I now end up at a News Years’ party I don’t really feel at home at.  A house laden with all the late 90’s deco that will feel further and further away as I come of age in the 21st century. The saving grace being that my friend who turns off the Celine Dion CD playing in the corner of a room, to play the latest album by Ian Brown (the former lead singer of a the Stone Roses – until the Stone Roses stop being former, in the age of comeback) reimburses the centrality of the Stone Roses album to my last day in this century.

“So when you’ve had your fun will you all walk out?”

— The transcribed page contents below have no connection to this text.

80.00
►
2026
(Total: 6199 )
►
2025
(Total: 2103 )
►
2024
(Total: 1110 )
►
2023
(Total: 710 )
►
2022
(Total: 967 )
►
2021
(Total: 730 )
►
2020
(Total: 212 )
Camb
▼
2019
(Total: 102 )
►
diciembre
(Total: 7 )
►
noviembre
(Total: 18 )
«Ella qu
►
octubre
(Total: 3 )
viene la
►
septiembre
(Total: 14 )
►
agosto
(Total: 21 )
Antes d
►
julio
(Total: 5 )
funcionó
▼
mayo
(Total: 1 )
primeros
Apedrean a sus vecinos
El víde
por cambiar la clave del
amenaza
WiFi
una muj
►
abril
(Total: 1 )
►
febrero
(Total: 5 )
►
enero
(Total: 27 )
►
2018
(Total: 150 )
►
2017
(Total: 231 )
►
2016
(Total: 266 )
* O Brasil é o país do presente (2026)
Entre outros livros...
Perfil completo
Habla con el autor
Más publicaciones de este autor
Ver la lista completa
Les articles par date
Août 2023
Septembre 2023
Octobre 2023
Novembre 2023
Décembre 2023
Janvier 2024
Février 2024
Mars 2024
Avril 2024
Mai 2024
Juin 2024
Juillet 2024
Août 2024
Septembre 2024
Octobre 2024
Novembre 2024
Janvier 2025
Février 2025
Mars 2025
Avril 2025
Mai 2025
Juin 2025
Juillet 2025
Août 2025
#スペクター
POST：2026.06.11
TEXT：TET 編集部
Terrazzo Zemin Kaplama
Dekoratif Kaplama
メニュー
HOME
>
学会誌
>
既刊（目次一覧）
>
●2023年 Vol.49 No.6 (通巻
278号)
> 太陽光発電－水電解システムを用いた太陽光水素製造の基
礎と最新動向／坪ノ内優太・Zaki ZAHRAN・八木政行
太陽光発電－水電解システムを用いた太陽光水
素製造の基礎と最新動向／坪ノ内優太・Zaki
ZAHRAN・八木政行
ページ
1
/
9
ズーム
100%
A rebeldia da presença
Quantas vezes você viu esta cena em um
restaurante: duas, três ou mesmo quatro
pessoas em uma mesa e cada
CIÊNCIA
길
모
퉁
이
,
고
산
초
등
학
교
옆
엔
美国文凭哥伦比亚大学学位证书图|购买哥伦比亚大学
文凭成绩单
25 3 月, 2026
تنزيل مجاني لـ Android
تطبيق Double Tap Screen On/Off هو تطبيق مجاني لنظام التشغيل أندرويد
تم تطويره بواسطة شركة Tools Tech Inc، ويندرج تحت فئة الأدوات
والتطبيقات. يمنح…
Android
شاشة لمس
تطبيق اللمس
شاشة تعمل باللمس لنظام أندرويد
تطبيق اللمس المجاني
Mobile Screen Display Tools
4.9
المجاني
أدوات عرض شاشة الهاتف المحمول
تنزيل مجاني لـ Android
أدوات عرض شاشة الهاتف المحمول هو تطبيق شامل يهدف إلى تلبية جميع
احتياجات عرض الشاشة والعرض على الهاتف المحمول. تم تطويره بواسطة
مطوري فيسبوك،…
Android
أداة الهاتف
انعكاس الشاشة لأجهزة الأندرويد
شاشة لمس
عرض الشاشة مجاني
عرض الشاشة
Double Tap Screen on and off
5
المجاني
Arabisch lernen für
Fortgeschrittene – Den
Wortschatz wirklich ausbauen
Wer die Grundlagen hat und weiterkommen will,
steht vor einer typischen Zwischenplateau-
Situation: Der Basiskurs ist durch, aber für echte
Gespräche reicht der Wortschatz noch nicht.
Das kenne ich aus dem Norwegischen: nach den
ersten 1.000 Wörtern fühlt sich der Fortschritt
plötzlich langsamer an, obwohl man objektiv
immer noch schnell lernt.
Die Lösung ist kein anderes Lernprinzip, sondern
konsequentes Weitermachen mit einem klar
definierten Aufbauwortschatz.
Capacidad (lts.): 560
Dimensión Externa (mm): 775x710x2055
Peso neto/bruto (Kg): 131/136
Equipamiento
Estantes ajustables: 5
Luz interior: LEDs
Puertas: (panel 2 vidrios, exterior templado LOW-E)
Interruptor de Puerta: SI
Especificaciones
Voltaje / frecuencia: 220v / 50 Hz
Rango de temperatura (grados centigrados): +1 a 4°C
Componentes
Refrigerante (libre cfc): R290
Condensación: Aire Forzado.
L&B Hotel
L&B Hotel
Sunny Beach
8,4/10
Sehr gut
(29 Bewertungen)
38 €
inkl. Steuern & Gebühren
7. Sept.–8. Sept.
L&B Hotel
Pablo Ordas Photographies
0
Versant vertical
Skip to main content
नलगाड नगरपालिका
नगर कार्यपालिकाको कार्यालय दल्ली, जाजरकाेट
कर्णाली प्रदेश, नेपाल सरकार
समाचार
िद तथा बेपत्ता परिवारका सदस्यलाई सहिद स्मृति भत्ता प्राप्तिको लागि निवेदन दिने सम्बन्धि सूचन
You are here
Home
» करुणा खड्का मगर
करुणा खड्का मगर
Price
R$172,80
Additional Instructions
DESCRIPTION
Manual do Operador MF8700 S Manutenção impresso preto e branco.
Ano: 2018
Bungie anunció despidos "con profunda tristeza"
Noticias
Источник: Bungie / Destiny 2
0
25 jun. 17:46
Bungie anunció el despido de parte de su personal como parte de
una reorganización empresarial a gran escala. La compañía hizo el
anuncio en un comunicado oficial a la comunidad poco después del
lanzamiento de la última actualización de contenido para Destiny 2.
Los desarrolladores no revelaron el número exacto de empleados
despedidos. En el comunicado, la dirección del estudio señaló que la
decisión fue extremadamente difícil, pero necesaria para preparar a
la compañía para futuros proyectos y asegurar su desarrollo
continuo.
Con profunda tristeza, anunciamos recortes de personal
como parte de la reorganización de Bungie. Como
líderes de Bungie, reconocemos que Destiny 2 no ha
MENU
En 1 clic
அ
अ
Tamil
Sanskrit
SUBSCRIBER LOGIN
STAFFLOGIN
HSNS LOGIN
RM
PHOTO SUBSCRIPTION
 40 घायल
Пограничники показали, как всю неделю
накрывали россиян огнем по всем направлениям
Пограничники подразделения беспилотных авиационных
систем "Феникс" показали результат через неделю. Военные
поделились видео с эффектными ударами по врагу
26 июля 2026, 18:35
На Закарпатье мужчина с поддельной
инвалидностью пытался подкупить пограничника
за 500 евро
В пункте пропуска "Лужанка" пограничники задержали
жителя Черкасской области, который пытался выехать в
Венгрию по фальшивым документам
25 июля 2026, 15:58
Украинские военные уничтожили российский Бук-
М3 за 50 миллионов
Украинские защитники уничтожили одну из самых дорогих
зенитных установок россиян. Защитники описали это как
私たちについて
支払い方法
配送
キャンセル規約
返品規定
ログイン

The house where the party is being held looks down over the M1 motorway. A lone car driving up it as the 20th century ends surprises us all. From that point onwards I don’t think I’ll ever see the M1 empty again, nor will I find a sky full of fireworks at the end of year a anomaly to be treasured. But tonight I am searching for things to make sense of a wish for this day to really be a day when we leave all the shit behind. This Is The One, the second last song on the Stone Roses’s album, with it’s punch-drunk melody-euphoria takes centre stage in this sense-making? why here? and why now? I think. It really does seem to align to universe.

That, personally speaking, 1999 will prove to be the beginning and not the ending of what I wanted (will want) to end from this point onward, is irrelevant to the fact that this album, and in particular This is The One, is momentarily rearranging the fireworks over the Barnsley skyline on this eve into something that resembles a better future. The din of it will last in my ears well into January 2000.